Editor's Note: This article was originally published by Carol Stender for Agri News.

Stan Patzer’s father would probably be surprised at the near no-till system Stan, Stan’s son, Tim, and nephew Todd use on their Marietta, Minn., farm.

"My dad would be appalled if you didn’t plow everything," Stan says.

But Stan and his late brother, Harold, made the transition and the family has seen the benefits to their land and to wildlife.

The no-till system and tree plantings, buffer strips and covers crops earned them the Lac Qui Parle County conservationist honors. They are also one of eight finalists for the Minnesota Association of Soil and Water Conservation District Outstanding Conservationist award.

The family farm was nearly organic when his father farmed, Stan says. His father grew oats, corn and sweet clover, to name a few crops, and didn’t use commercial fertilizer.

Stan took over in 1969 and worked with his brother Harold, who died in 1995. Together, they made the transformation from intensive tillage to minimum tillage and eventually to no-tillage.

It was a gradual move over the last 25 years, he says.

They have some sandy and some highly errodable acres. When his father plowed, there was a lot of erosion.
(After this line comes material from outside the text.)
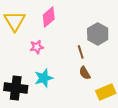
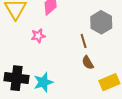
cyan star: (44, 78) -> (43, 82), moved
"There are some farms that were virtually devastated by erosion and tillage over a 60- to 70-year period," Stan says. "When you have a digger in the field, that soil doesn’t move uphill. It moves downhill."
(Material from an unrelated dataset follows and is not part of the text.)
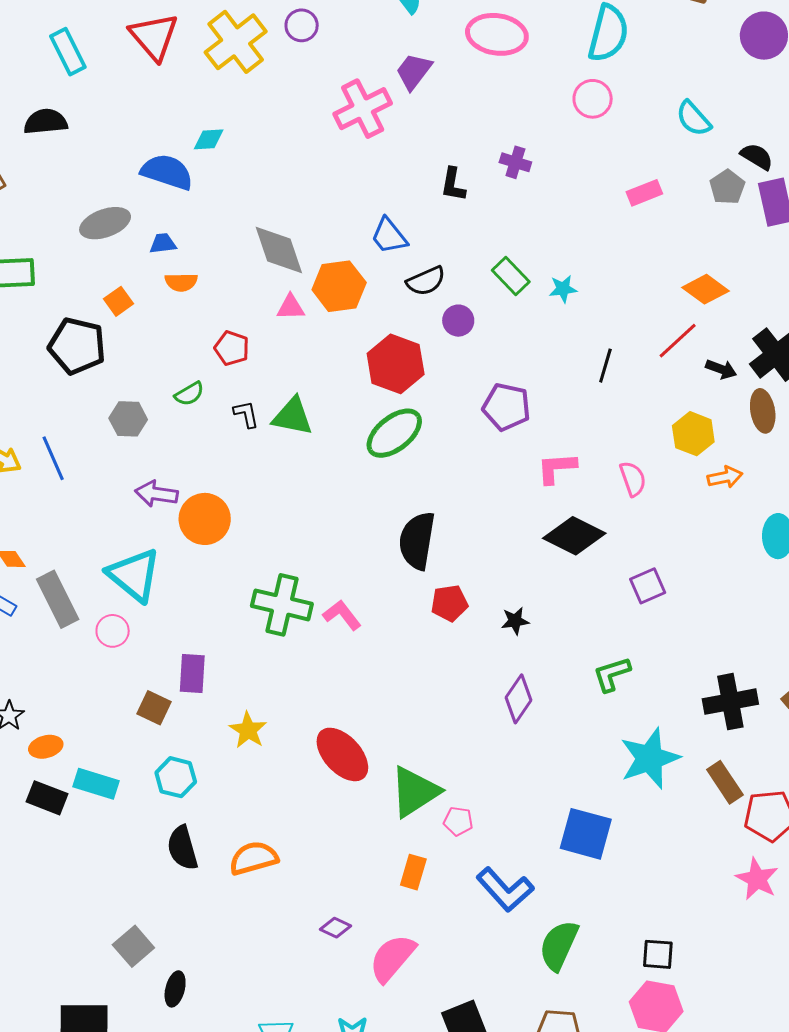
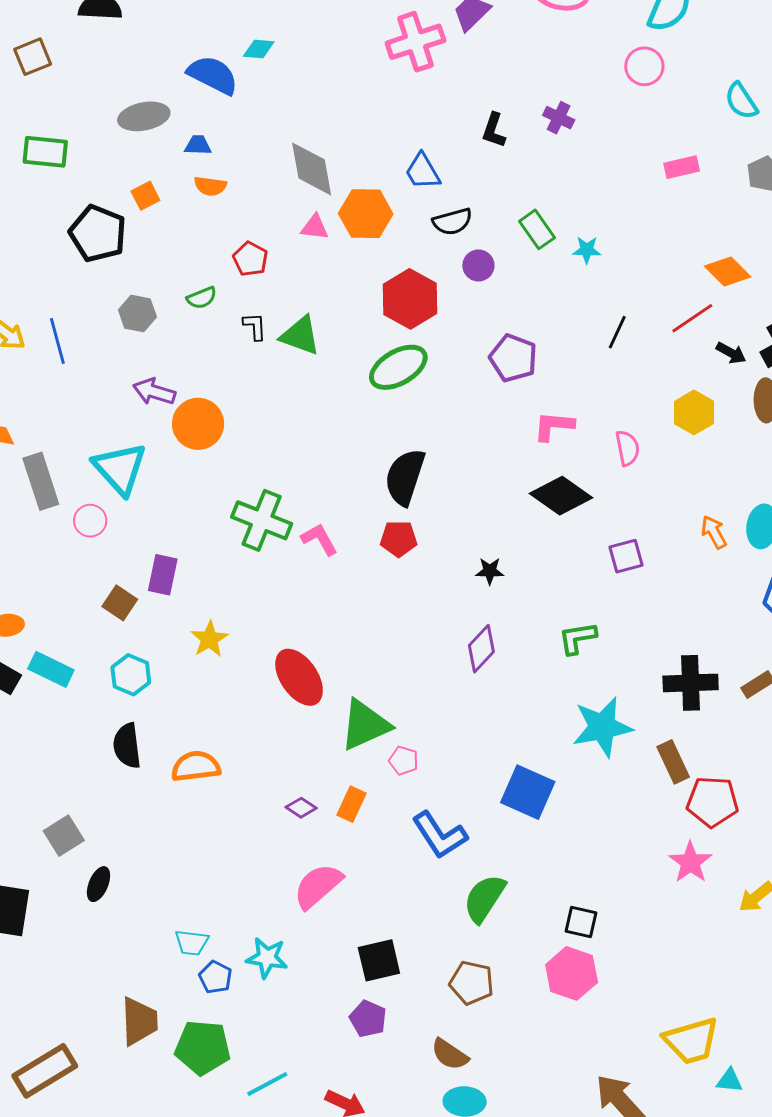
orange arrow: (725, 477) -> (714, 532), moved, turned -116
red pentagon: (449, 603) -> (399, 539), moved
purple diamond: (336, 928) -> (301, 808), moved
The switch to a no-till system benefits the soil and results in less use of tractors.

"We feel our yields are very competitive," he says. "The erosion control and the money we don’t spend on fuel and machinery are some of the reasons why we do this. We spend fewer hours in the field and that gives us more time to spend with family and to pursue other activities."
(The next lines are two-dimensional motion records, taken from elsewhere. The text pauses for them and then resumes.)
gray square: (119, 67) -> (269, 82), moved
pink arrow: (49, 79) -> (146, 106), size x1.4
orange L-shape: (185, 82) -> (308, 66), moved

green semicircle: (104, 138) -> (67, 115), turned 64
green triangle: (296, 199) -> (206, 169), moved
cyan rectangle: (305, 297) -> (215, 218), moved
Stan, Tim and Todd raise around 1,800 acres of corn, soybeans and a small amount of no-till wheat on some of the sandier ground, he says.

The Patzers have left natural buffers between cropland, livestock and surface water. They’ve planted farmstead shelterbelts, food plots and have installed terraces.

Their farming practices have developed good wildlife habitat. Father and son, Stan and Tim, are outdoorsmen. Each has his own outfitting business in South Dakota.